*Görev 1:*
Bayramlarla ilgili metne göre şu soruları cevaplar mısın?
(a) Bayramlar ne zaman güzeldi?
(b) Alıntılanan dizelerde hangi mevsimin adı geçiyor?
(c) Son satırda, bizleri böyle düşünmeye sevk edip etmediği sorulan şey nedir?

*Alıştırma metni:*

Çocukken ne güzeldi bayramlar…
Heyecan…
Farklılık…
Mutluluk…
Hani diyor ya:
“Bahar geldiğinde mi ben böyle olurum
Yoksa böyle olduğumda mı gelir bahar?”
O hesap,
Yaşımız ilerlediği için mi, yoksa dünyanın umurunu daha çok hissettiğimizden midir bilinmez…
Ya da yaşanılanlar mı bizleri böyle düşünmeye sevk ediyor...

*İncelenecek kayıtlar:*
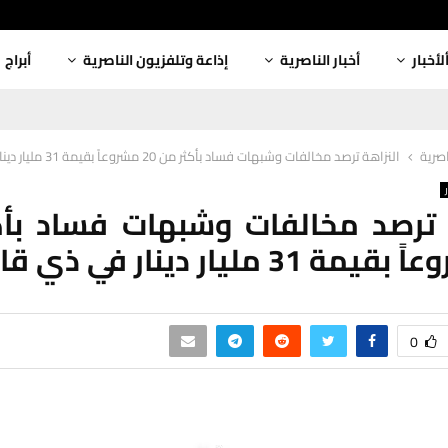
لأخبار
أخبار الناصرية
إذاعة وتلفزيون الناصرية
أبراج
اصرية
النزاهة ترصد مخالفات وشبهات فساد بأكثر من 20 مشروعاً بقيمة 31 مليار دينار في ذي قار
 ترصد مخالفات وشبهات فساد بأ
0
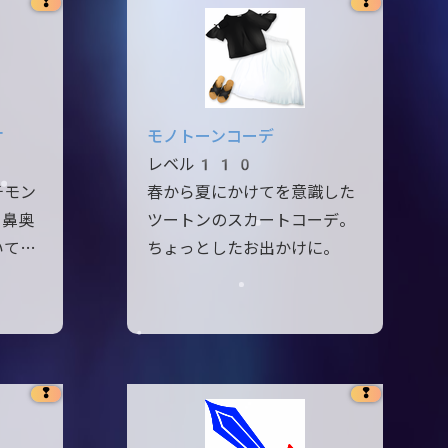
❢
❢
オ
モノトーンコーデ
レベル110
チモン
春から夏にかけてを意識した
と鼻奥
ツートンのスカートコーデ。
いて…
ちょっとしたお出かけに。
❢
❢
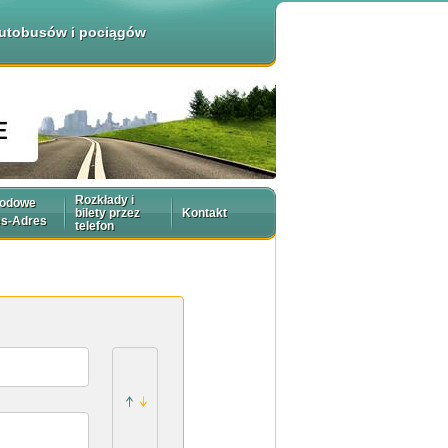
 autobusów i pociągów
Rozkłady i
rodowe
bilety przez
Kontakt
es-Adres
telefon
...
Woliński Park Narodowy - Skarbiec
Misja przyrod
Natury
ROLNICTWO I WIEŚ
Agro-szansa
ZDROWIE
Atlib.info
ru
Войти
...
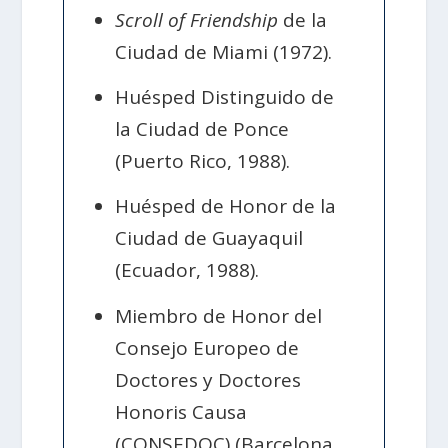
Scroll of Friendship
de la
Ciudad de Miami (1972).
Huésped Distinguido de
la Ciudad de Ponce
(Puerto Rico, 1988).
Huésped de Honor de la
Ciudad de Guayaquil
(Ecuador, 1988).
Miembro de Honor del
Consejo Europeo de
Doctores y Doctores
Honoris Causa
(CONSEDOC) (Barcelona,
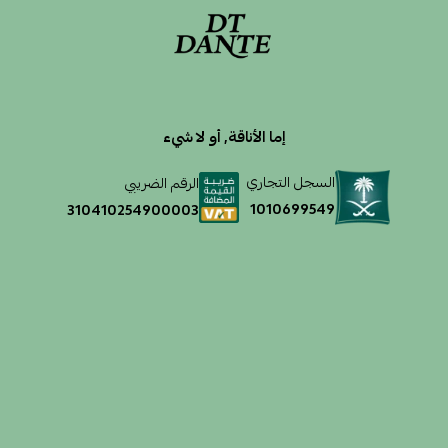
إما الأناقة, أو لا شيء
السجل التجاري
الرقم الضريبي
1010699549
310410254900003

*Görev 2:* Kayıtlarda "إما الأناقة, أو لا شيء" ifadesini içeren satırdan "310410254900003" ifadesini içeren satıra kadar, bu iki satır da dahil olmak üzere, satırları aynen yeniden yazar mısın?

*Cevap 1:*
(a) Çocukken.
(b) Bahar.
(c) Yaşanılanlar.

*Cevap 2:*
إما الأناقة, أو لا شيء
السجل التجاري
الرقم الضريبي
1010699549
310410254900003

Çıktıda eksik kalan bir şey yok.